A few years later at Cedarville, I ran into another title, "The Myth Of Overpopulation" but that didn't take.

Jane was born a few months after High Command and I started trying. And just less than a year later, Dan came along unplanned. I freaked out and overreacted. You'll recall that I was a believer in the myth of overpopulation at the time. So, we stopped having kids.

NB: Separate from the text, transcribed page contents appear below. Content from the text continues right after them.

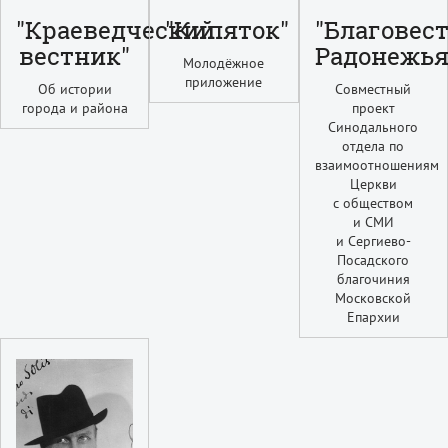
"Краеведческий
"Кипяток"
"Благовес
вестник"
Радонежья
Молодёжное
приложение
Об истории
Совместный
города и района
проект
Синодального
отдела по
взаимоотношениям
Церкви
с обществом
и СМИ
и Сергиево-
Посадского
благочиния
Московской
Епархии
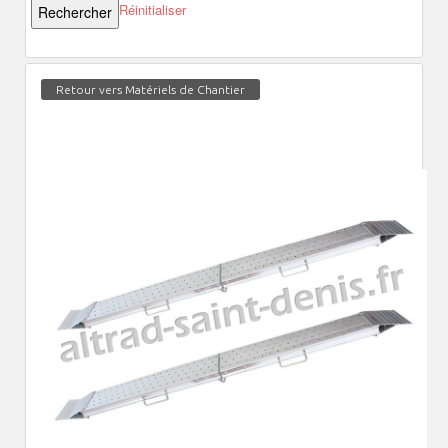
Réinitialiser
Retour vers Matériels de Chantier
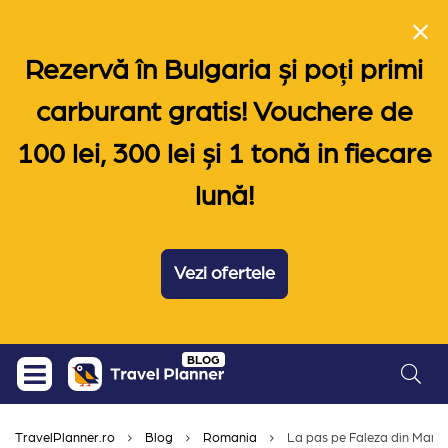
Rezervă în Bulgaria și poți primi
carburant gratis! Vouchere de
100 lei, 300 lei și 1 tonă in fiecare
lună!
Vezi ofertele
Skip
BLOG
to
content
TravelPlanner.ro
Blog
Romania
La pas pe Faleza din Mangali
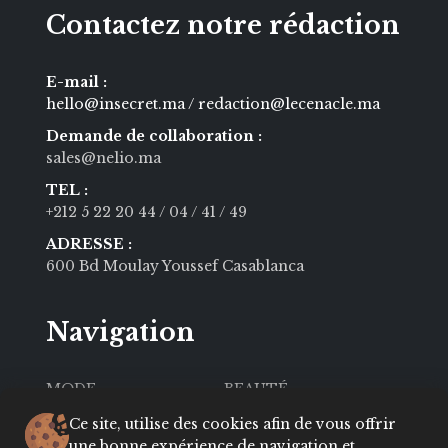
Contactez notre rédaction
E-mail :
hello@insecret.ma / redaction@lecenacle.ma
Demande de collaboration :
sales@nelio.ma
TEL :
+212 5 22 20 44
/ 04
/ 41
/ 49
ADRESSE :
600 Bd Moulay Youssef Casablanca
Navigation
MODE
BEAUTÉ
SOCIÉTÉ
CULTURE
Ce site, utilise des cookies afin de vous offrir
une bonne expérience de navigation et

Big mistake. Jane and Dan are uberkids who are a continual source of pride. I've discovered I'm an outstanding Dad and I really, really love the role. And High Command exceeds me in every aspect! Trouble is all that superior genetics and childrearing goodness will be limited to only two representatives in the Next Generation. (I'm also proud of my humility.) And incidentally, the population explosion is fizzling.

The other book Silent Spring caused the US to outlaw DDT and also got the international community to outlaw the stuff. As a result, malaria has caused millions of unnecessary deaths in Africa.

All that said, it's smart to take the stuff you read skeptically, particularly when nobody disputes the conventional wisdom of it. If memory serves from my environmentalist reading in the '70s, we should all have died of acid rain or something twenty years ago.